-- Opening Marker --

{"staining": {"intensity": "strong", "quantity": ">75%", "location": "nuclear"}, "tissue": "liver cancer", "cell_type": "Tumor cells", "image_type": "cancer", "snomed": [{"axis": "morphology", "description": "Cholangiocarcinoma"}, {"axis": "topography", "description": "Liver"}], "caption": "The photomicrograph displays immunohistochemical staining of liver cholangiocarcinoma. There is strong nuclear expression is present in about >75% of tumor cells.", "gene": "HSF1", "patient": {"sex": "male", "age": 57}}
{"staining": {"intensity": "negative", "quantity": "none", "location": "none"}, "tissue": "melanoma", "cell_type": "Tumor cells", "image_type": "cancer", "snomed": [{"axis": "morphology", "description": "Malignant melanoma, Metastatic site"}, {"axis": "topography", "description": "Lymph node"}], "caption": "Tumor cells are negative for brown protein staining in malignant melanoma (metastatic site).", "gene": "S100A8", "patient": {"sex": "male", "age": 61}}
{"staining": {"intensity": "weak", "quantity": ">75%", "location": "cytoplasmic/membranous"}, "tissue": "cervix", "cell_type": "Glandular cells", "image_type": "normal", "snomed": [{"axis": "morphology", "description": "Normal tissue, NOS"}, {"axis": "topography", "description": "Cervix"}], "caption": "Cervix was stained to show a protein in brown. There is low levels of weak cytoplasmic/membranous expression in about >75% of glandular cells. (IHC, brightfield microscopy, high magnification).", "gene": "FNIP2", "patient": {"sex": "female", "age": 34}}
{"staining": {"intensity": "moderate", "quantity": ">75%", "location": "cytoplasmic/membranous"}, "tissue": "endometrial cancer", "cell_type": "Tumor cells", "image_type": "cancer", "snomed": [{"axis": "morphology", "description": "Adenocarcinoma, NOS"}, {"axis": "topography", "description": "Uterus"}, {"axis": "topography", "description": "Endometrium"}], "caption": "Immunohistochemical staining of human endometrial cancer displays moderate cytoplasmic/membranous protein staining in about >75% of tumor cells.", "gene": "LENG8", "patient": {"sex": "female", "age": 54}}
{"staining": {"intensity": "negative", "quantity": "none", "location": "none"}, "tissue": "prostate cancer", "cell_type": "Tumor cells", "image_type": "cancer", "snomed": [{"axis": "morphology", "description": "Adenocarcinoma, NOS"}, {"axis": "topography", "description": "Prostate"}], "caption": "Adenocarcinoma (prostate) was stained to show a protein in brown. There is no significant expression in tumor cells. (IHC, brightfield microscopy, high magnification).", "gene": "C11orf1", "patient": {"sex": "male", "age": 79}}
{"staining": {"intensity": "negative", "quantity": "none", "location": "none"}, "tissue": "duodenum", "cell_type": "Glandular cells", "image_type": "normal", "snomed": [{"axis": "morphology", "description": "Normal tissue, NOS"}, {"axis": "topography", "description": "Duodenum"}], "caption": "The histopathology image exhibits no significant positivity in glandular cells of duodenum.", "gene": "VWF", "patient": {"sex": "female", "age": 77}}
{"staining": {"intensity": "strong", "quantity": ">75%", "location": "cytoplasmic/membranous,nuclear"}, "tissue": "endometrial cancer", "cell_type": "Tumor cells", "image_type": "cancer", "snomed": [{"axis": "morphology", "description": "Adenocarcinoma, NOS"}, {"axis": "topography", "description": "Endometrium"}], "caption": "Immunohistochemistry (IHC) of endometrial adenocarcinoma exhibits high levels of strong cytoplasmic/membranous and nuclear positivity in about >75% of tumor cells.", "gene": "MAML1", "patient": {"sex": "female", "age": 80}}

-- Closing Marker --

● Work to be completed
The records above are to be duplicated exactly, every one of them.

● Response area
{"staining": {"intensity": "strong", "quantity": ">75%", "location": "nuclear"}, "tissue": "liver cancer", "cell_type": "Tumor cells", "image_type": "cancer", "snomed": [{"axis": "morphology", "description": "Cholangiocarcinoma"}, {"axis": "topography", "description": "Liver"}], "caption": "The photomicrograph displays immunohistochemical staining of liver cholangiocarcinoma. There is strong nuclear expression is present in about >75% of tumor cells.", "gene": "HSF1", "patient": {"sex": "male", "age": 57}}
{"staining": {"intensity": "negative", "quantity": "none", "location": "none"}, "tissue": "melanoma", "cell_type": "Tumor cells", "image_type": "cancer", "snomed": [{"axis": "morphology", "description": "Malignant melanoma, Metastatic site"}, {"axis": "topography", "description": "Lymph node"}], "caption": "Tumor cells are negative for brown protein staining in malignant melanoma (metastatic site).", "gene": "S100A8", "patient": {"sex": "male", "age": 61}}
{"staining": {"intensity": "weak", "quantity": ">75%", "location": "cytoplasmic/membranous"}, "tissue": "cervix", "cell_type": "Glandular cells", "image_type": "normal", "snomed": [{"axis": "morphology", "description": "Normal tissue, NOS"}, {"axis": "topography", "description": "Cervix"}], "caption": "Cervix was stained to show a protein in brown. There is low levels of weak cytoplasmic/membranous expression in about >75% of glandular cells. (IHC, brightfield microscopy, high magnification).", "gene": "FNIP2", "patient": {"sex": "female", "age": 34}}
{"staining": {"intensity": "moderate", "quantity": ">75%", "location": "cytoplasmic/membranous"}, "tissue": "endometrial cancer", "cell_type": "Tumor cells", "image_type": "cancer", "snomed": [{"axis": "morphology", "description": "Adenocarcinoma, NOS"}, {"axis": "topography", "description": "Uterus"}, {"axis": "topography", "description": "Endometrium"}], "caption": "Immunohistochemical staining of human endometrial cancer displays moderate cytoplasmic/membranous protein staining in about >75% of tumor cells.", "gene": "LENG8", "patient": {"sex": "female", "age": 54}}
{"staining": {"intensity": "negative", "quantity": "none", "location": "none"}, "tissue": "prostate cancer", "cell_type": "Tumor cells", "image_type": "cancer", "snomed": [{"axis": "morphology", "description": "Adenocarcinoma, NOS"}, {"axis": "topography", "description": "Prostate"}], "caption": "Adenocarcinoma (prostate) was stained to show a protein in brown. There is no significant expression in tumor cells. (IHC, brightfield microscopy, high magnification).", "gene": "C11orf1", "patient": {"sex": "male", "age": 79}}
{"staining": {"intensity": "negative", "quantity": "none", "location": "none"}, "tissue": "duodenum", "cell_type": "Glandular cells", "image_type": "normal", "snomed": [{"axis": "morphology", "description": "Normal tissue, NOS"}, {"axis": "topography", "description": "Duodenum"}], "caption": "The histopathology image exhibits no significant positivity in glandular cells of duodenum.", "gene": "VWF", "patient": {"sex": "female", "age": 77}}
{"staining": {"intensity": "strong", "quantity": ">75%", "location": "cytoplasmic/membranous,nuclear"}, "tissue": "endometrial cancer", "cell_type": "Tumor cells", "image_type": "cancer", "snomed": [{"axis": "morphology", "description": "Adenocarcinoma, NOS"}, {"axis": "topography", "description": "Endometrium"}], "caption": "Immunohistochemistry (IHC) of endometrial adenocarcinoma exhibits high levels of strong cytoplasmic/membranous and nuclear positivity in about >75% of tumor cells.", "gene": "MAML1", "patient": {"sex": "female", "age": 80}}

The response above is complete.